Session information ``` R Under development (unstable) (2023-11-29 r85646) Platform: aarch64-apple-darwin22.5.0 Running under: macOS Ventura 13.6.1 Matrix products: default BLAS: /Users/luna/Software/R/trunk/lib/libRblas.dylib LAPACK: /Users/luna/Software/R/trunk/lib/libRlapack.dylib; LAPACK version 3.11.0 locale: [1] en_US.UTF-8/en_US.UTF-8/en_US.UTF-8/C/en_US.UTF-8/en_US.UTF-8 time zone: America/Los_Angeles tzcode source: internal attached base packages: [1] stats4 stats graphics grDevices utils datasets methods [8] base other attached packages: [1] VariantAnnotation_1.49.2 Rsamtools_2.19.2 [3] Biostrings_2.71.1 XVector_0.43.0 [5] SummarizedExperiment_1.33.1 Biobase_2.63.0 [7] GenomicRanges_1.55.1 GenomeInfoDb_1.39.5 [9] IRanges_2.37.0 S4Vectors_0.41.3 [11] MatrixGenerics_1.15.0 matrixStats_1.2.0 [13] BiocGenerics_0.49.1 loaded via a namespace (and not attached): [1] KEGGREST_1.43.0 rjson_0.2.21 lattice_0.22-5 [4] vctrs_0.6.5 tools_4.4.0 bitops_1.0-7 [7] generics_0.1.3 curl_5.2.0 parallel_4.4.0 [10] tibble_3.2.1 fansi_1.0.6 AnnotationDbi_1.65.2 [13] RSQLite_2.3.4 blob_1.2.4 pkgconfig_2.0.3 [16] Matrix_1.6-4 BSgenome_1.71.1 dbplyr_2.4.0 [19] lifecycle_1.0.4 GenomeInfoDbData_1.2.11 compiler_4.4.0 [22] stringr_1.5.1 progress_1.2.3 codetools_0.2-19 [25] yaml_2.3.8 RCurl_1.98-1.13 pillar_1.9.0 [28] crayon_1.5.2 BiocParallel_1.37.0 DelayedArray_0.29.0 [31] cachem_1.0.8 abind_1.4-5 tidyselect_1.2.0 [34] digest_0.6.33 stringi_1.8.3 restfulr_0.0.15 [37] dplyr_1.1.4 biomaRt_2.59.0 fastmap_1.1.1 [40] grid_4.4.0 cli_3.6.2 SparseArray_1.3.2 [43] magrittr_2.0.3 S4Arrays_1.3.1 GenomicFeatures_1.55.1 [46] XML_3.99-0.16 utf8_1.2.4 rappdirs_0.3.3 [49] filelock_1.0.3 prettyunits_1.2.0 bit64_4.0.5 [52] httr_1.4.7 bit_4.0.5 png_0.1-8 [55] hms_1.1.3 memoise_2.0.1 BiocIO_1.13.0 [58] BiocFileCache_2.11.1 rtracklayer_1.63.0 rlang_1.1.2 [61] glue_1.6.2 DBI_1.2.0 xml2_1.3.6 [64] R6_2.5.1 GenomicAlignments_1.39.0 zlibbioc_1.49.0 ```
vjcitn commented 6 months ago

I find that when bgzip compression and tabix indexing and TabixFile is used, the round trip with structural.vcf(.gz) succeeds cleanly. Can we leave it at that?

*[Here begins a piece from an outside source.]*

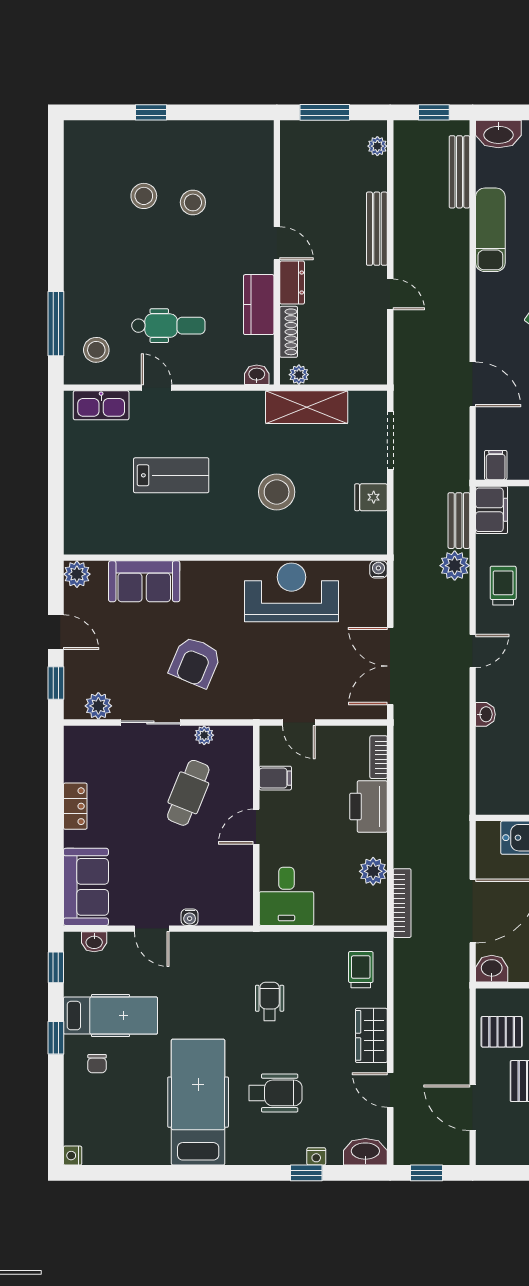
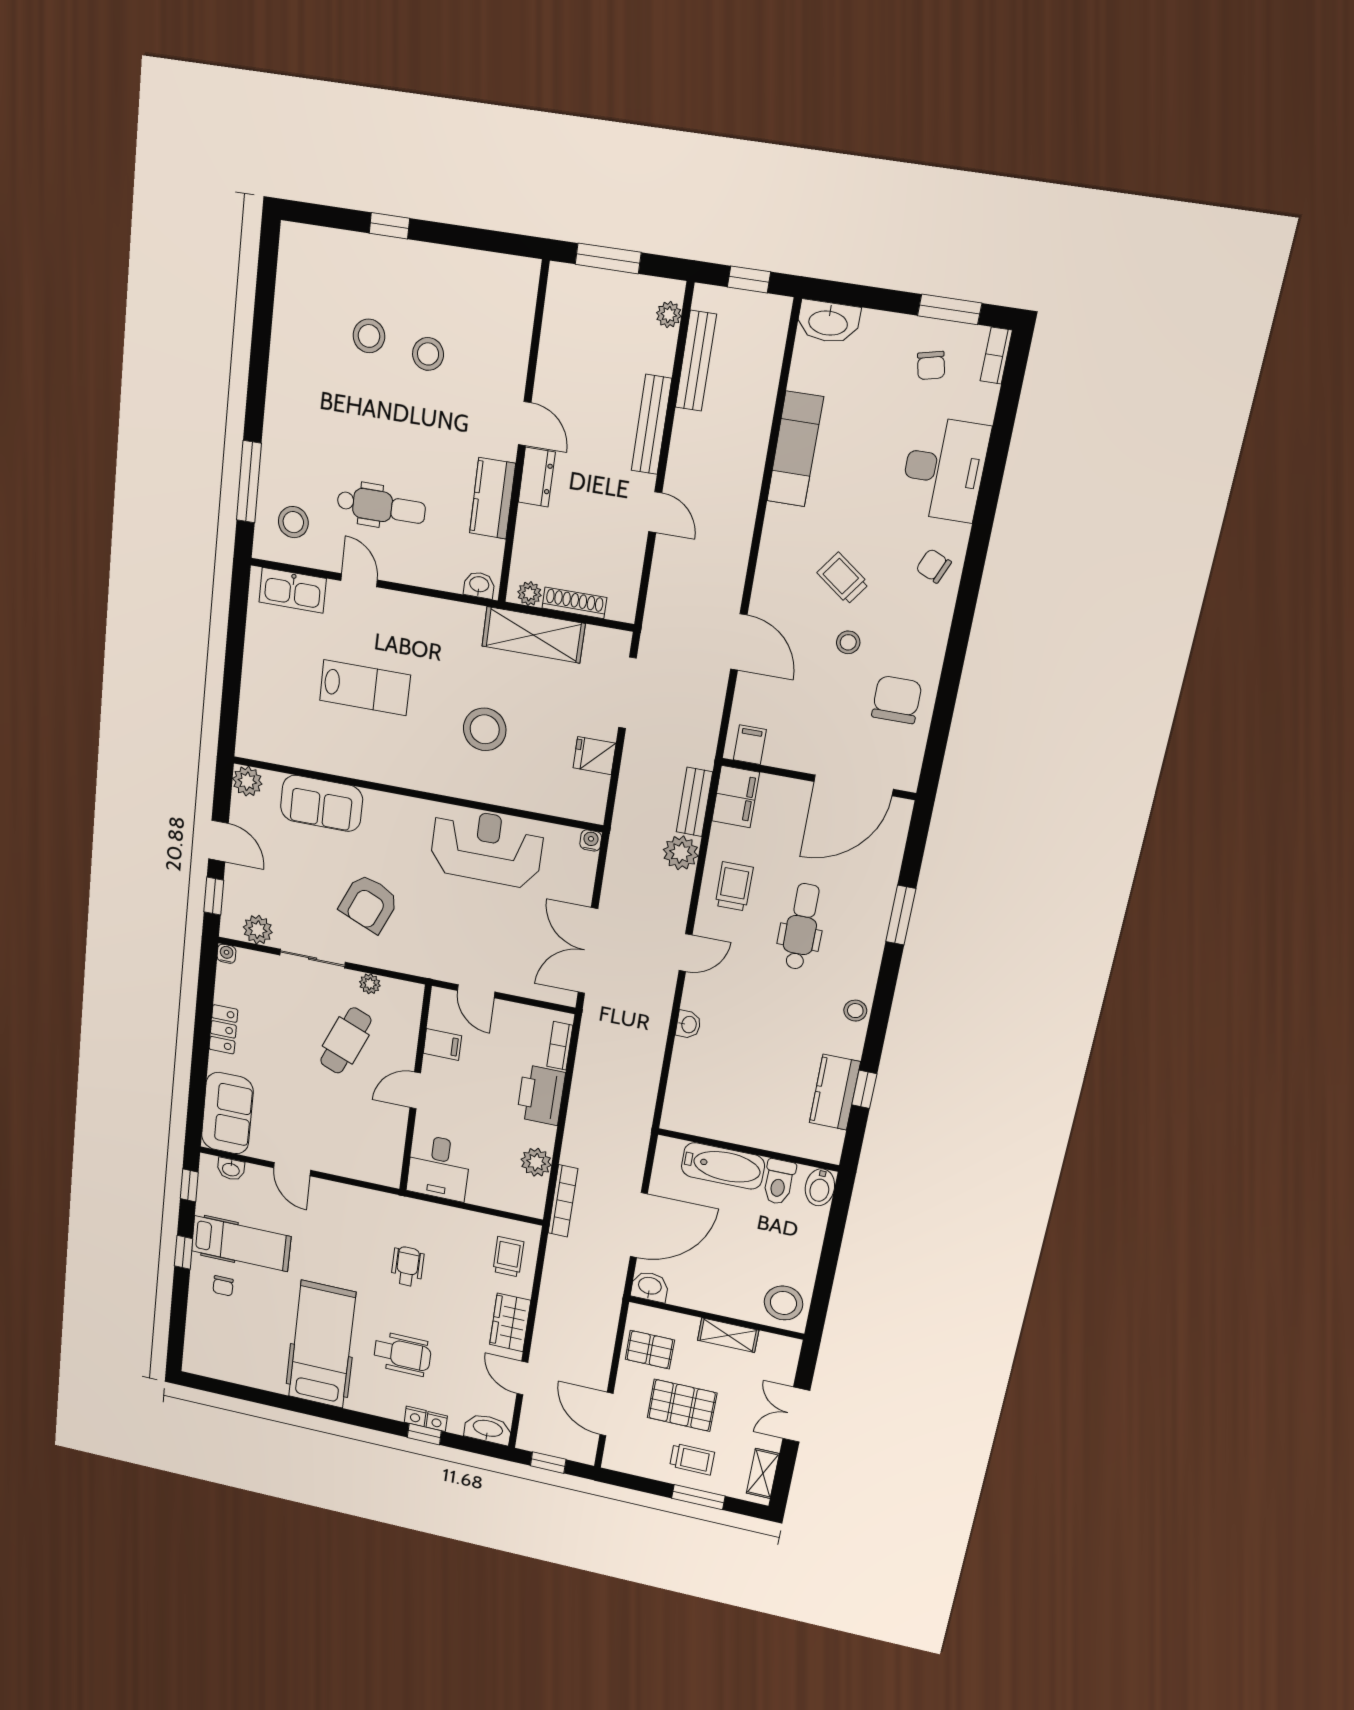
bench: (459, 172) -> (696, 361), moved
shoe rack: (289, 332) -> (574, 603), moved, turned -90
water cooler: (190, 917) -> (226, 954), moved, turned 180
nightstand: (73, 1156) -> (415, 1416), moved, turned -90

LTLA commented 6 months ago

Why can't a perfect round-trip be achieved without compression/indexing/TabixFile? These things have nothing to do with the inclusion of unnecessary ##config headers or the replacement of the fileDate.

vjcitn commented 6 months ago

I agree that failing to support round trips on our own example data is not good and should be repaired. I do think that the bgzipped/tabix context is more common for this file format so if it constitutes a workaround for you I would like to postpone diving into the internals...

LTLA commented 6 months ago

No rush, I only stumbled across this because of the alabaster.vcf tests.